L’estime comblée, Jeanne s’acquitta des démarches afin de récupérer l’héritage légué par Philibert qui avait pensé à la sécurité de sa compagne dans les moindres détails. Hélas, le docteur n’avait pu anticiper les embûches que représenteraient les années passées loin de la France pour une administration peu encline à se séparer de quelque monnaie.
Âgée de presque quarante ans, la légataire reconnue par Louis XVI rejeta les limites dues à sa condition, comme à son habitude. Même si la mauvaise herbe de l’orgueil n’envahit jamais le champ fertile de son caractère, elle tint tête aux remarques les plus dédaigneuses. Les sarcasmes des délégués aux successions glissèrent sur sa détermination jusqu’à ce que l’intrépide femme entreprît une procédure juridique qui lui donnerait raison.
Il fallait maintenant retrouver au plus vite son mari pour l’informer des événements parisiens. Jean se réjouirait de leur sérénité financière. Quant à son épouse, le trajet à travers le pays apporta de nouvelles inquiétudes. La chance lui souriait enfin, mais que ferait-elle dans une campagne inconnue lorsque son marin de mari reprendrait le travail ? D’interminables mois de solitude lui répugnaient.
À Saint-Aulaye, Jean œuvrait d’arrache-pied à l’appropriation de la maison parentale. La modeste propriété suffirait à leur couple uni. Le potager manquait d’entretien depuis que l’habitation était demeurée close mais le labeur de la terre n’effrayait pas plus le Périgourdin que les affres de la mer démontée. D’ailleurs, l’idée de retourner sur un pont de bois lui serrait l’estomac. Comment faire autrement ?
Quand la voyageuse découvrit son village d’adoption et le toit qui l’abriterait auprès de son homme, le passé refit surface. Les images de sa prime jeunesse portaient de semblables couleurs avant son départ avec Philibert à Paris et l’éloignement de ses repères. Là, au milieu du chemin terreux, Jeanne acheva son tour du monde une seconde fois.
Elle s’empressa d’échanger les nouvelles avec Jean, rayonnant de soulagement à la perspective de leur avenir serein. Serrés l’un contre l’autre, l’appel de l’océan oublié, les amoureux élaborèrent leurs plans d’avenir. Habile de ses mains, le garçon du pays officierait en tant qu’artisan pendant que sa dame pourvoirait au jardin nourricier. Qu’espérer de mieux ?
La maison de Saint-Aulaye ne connut jamais la gaieté des voix enfantines pourtant le couple Dubernat profita de chaque instant. Les promenades au bord de la Dronne soulageaient le quotidien besogneux au potager ou aux outils. Jean avait acquis une réputation qui faisait venir les clients depuis des villages éloignés.

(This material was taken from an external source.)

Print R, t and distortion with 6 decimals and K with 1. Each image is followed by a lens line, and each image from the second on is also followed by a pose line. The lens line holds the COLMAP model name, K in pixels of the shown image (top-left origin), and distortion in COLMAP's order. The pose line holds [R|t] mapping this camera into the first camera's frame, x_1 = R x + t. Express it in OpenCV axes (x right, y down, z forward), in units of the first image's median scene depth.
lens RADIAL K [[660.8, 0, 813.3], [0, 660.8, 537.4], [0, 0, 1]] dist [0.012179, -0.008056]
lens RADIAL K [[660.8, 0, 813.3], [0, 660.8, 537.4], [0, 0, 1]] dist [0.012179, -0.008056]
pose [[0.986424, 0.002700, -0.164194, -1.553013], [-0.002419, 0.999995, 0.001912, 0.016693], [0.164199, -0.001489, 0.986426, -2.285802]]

Lorsque la saison amenait les taches bigarrées de l’automne, la forêt de la Double procurait le bois indispensable au logis. L’exploitation intensive par les chantiers navals de Bordeaux et de La Rochelle privait progressivement les habitants de ce don naturel mais Jeanne su défendre leurs intérêts durant plusieurs années afin de sauvegarder ce lieu plein de souvenirs.
Tant de choses avaient changé depuis son retour au pays. Ses exploits personnels lui semblaient bien modestes face à la force d’un peuple capable de se soulever contre les puissants. Les temps révolutionnaires avaient semé leurs traumatismes jusque dans sa campagne où quelques nobles, pourchassés par la Terreur, avaient eu le funeste espoir de se réfugier.
Puis, la tempête ayant creusé le nid de l’ambitieux Corse, le vainqueur des campagnes d’Italie gravit les échelons qu’il s’était lui-même bâti. Son sacrement ramena les relents d’une monarchie superficiellement enterrée tout en entraînant une période d’affrontements européens dont les nations juste naissantes ne voyaient pas la fin.
Ce mercredi 5 août 1807, trop fatiguée pour se lever, Jeanne se demanda quelle issue connaîtrait le dernier conflit engagé par Napoléon Ier tandis que les Anglais prenaient place à Montevideo et sur l’Isle de France. L’évocation de ces terres lointaines mena son regard vers l’arbuste grimpant jusque devant sa fenêtre. Ce bougainvillier, aux délicates nuances roses, l’enchantait de son parfum chaque année, indélébile senteur de son existence extraordinaire.
Une ultime fois, emportée par les images du temps passé, Jeanne Dubernat née Barret se vit revêtue de ses habits rayés de valet déguisé. Ce domestique-là arborait le large sourire de celui qui reposerait pour toujours au cœur d’un jardin fleuri.